Rick Santorum Finally Calls It Quits
As far as challengers to a party establishment are concerned, Rick Santorum was unique. Unlike Ronald Reagan, Santorum didn’t lead an ideological faction. Unlike Gary Hart, he wasn’t the young and dynamic future of his party. He didn’t lead a marginalized wing of the party coalition, like Jesse Jackson did, and he wasn’t a media favorite, like John McCain was.
Indeed, there’s a reason why every pundit, myself included, dismissed Santorum as a long shot in the race for the Republican nomination. As a candidate, Santorum combined doctrinaire conservative beliefs with a hostile, combative persona. He wasn’t just against gay rights or abortion; he thought they were destructive to the fabric of the country. It’s not that he opposed Barack Obama; it’s that he argued that the president would turn the country into a Marxist wasteland.
But if Rick Santorum was completely unsuitable as a major party nominee, how exactly did he come from behind to stand as Mitt Romney’s most viable challenger?
The important thing to remember about Santorum’s success—he won 11 states—is that it had less to do with his campaign or his persona and everything to do with what he represented in the Republican nomination contest. For all the focus on his inevitability, the fact is that, from the beginning, conservatives didn’t want to support Mitt Romney. For months before the primaries began, conservatives rallied to anyone who seemed like a plausible alternative to the former Massachusetts governor—hence, the rise of Herman Cain and the surprising strength of Newt Gingrich.
By the time of the Iowa caucuses, Cain had dropped out, Rick Perry was a joke, and Michele Bachmann was one poor performance away from leaving the race. If there was anyone left for conservatives to support, it was either Santorum or Gingrich. Santorum scored a near win in Iowa (which, after a recount, became a win), but Gingrich captured conservative hearts in South Carolina, and for a while, it seemed that the former House speaker would become the standard bearer for conservatives. But he faltered in Florida and left Santorum as the only Romney alternative standing.
That was enough for conservative voters. Santorum didn’t win the Republican base or rally them to his side. Rather, he was the vessel for conservative discontent and a means for conservatives to exercise as much influence as possible on the Republican presidential primaries. It’s not an exaggeration to say that the GOP base would have latched on to anyone as long as they had a sufficiently conservative record. Sure, Santorum wouldn’t beat Romney—he had neither the money or institutional support for that, and besides, conservative leaders had already resigned themselves to the likelihood of a Romney nomination. But he could be used to force Romney’s complete commitment to conservative ideas.

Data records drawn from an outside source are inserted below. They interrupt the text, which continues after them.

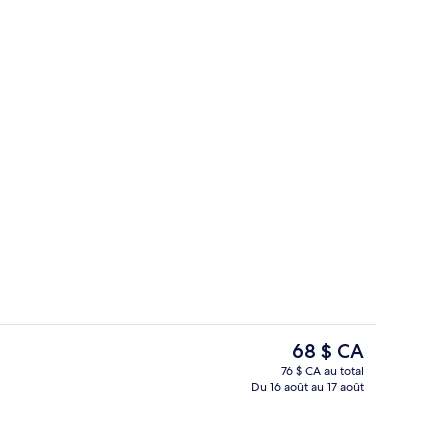
avail pour ordinateurs portables, rideaux d’obscurcissement
Commodité de l’hébergement
Le
68 $ CA
prix
76 $ CA au total
actuel
Du 16 août au 17 août
Restaurant
est
de 68 $ CA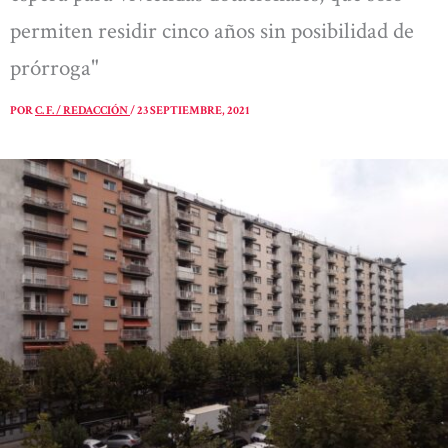
permiten residir cinco años sin posibilidad de
prórroga"
POR
C. F. / REDACCIÓN
/
23 SEPTIEMBRE, 2021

From Florida onward, that’s more or less what happened. Santorum attacked Romney from the right, won a few primaries, and forced the former Massachusetts governor to stake more and greater claims to right-wing orthodoxy. Among other things, Romney has denounced Obama’s “war on religion,” promised to defund Planned Parenthood, and pledged to take an ax to the federal budget.
Going forward, the big question for Romney’s campaign is whether he can flop to the center after making a huge flip to the right in his quest for the nomination. By pushing Romney further to the right, Santorum has made that a much more difficult task. Not only have Romney’s positions moved away from the center, but because of his efforts to outdo Santorum, Romney is now associated with the most unpopular aspects of the Republican agenda; a majority of Americans don’t trust him to address women’s issues, and women as a whole are deeply hostile to the former Massachusetts governor.
That Romney has to overcome a huge favorability gap is, in part, a product of Santorum’s candidacy. And if Romney is dragged down by his ties to the conservative movement, he’ll have Santorum to thank for putting him in a position to fail.